→ Tasks for this exercise:
1 – According to the Marie Porter passage, in what year did Porter found the Australian Motherhood Initiative for Research and Community Involvement?
2 – Reproduce the part of the Marie Porter passage that runs from "Australian women and" up to and including "professionals and lawyers.".

→ Passage:
┌────────

= Marie Porter =

Australian women and children's advocate

Marie Porter (born 4 November 1939) is a researcher, writer and advocate for the welfare of women and children. She founded the Australian Motherhood Initiative for Research and Community Involvement (AMIRCI) in 2001. In her role as founder and chairperson of AMIRCI, Porter has presided over multiple international conferences held in Australia. These events are attended by a network of academics, postgraduate students, artists, health professionals and lawyers.

Porter has also been an active advocate in the field of disability and was instrumental in the establishment of several organisations focused on the severely physically disabled including Friends of Brain Injured Children in 1977, the Mamre Association (respite care for parents of disabled people) in 1983 and NIRAN Inc (permanent residential accommodation for severely disabled adults) in 1990.

== Education and career ==
Porter originally trained as a teacher and worked in education until she was forced to resign in 1962 as a result of the marriage bar. Over several decades Dr Porter was then primary carer for her severely physically disabled son with fragile health. During this period she completed her Bachelor of Arts. Porter has described her struggles during this time:

I was in my early 40s and a mother to three boys. My 12-year-old Anthony was totally physically handicapped. The specialists told me he’d never live to age one. But I made up my mind that wasn’t going to be the case. . . . We worked so hard. Not just me, the whole family. I got to the stage where I couldn’t sleep at all and I could hardly think clearly. I once put on a dress back-to-front and wondered why it looked strange.

└────────

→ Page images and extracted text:

┌────────

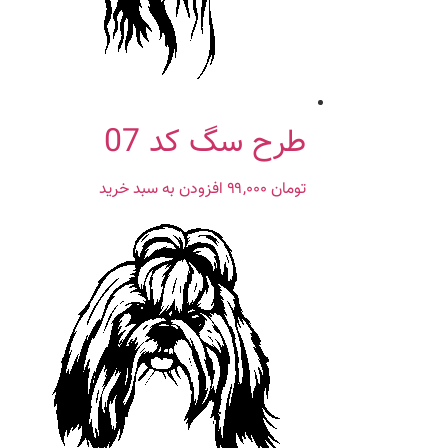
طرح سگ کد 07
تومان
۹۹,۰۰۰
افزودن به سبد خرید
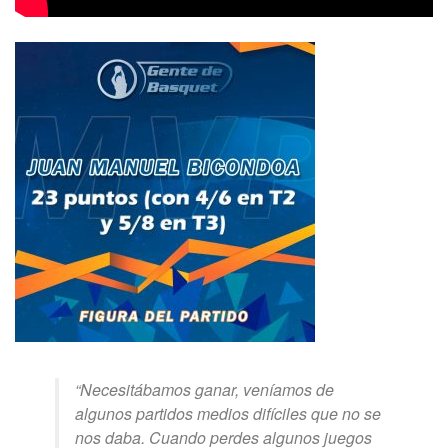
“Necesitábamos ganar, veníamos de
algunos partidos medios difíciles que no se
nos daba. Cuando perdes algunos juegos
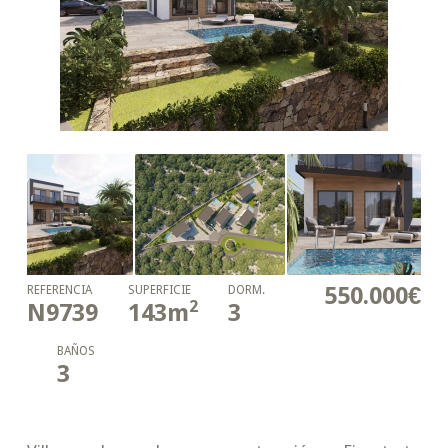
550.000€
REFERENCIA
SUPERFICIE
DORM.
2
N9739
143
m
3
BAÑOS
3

└────────

→ Expected results:
1 – 2001

2 –
Australian women and children's advocate

Marie Porter (born 4 November 1939) is a researcher, writer and advocate for the welfare of women and children. She founded the Australian Motherhood Initiative for Research and Community Involvement (AMIRCI) in 2001. In her role as founder and chairperson of AMIRCI, Porter has presided over multiple international conferences held in Australia. These events are attended by a network of academics, postgraduate students, artists, health professionals and lawyers.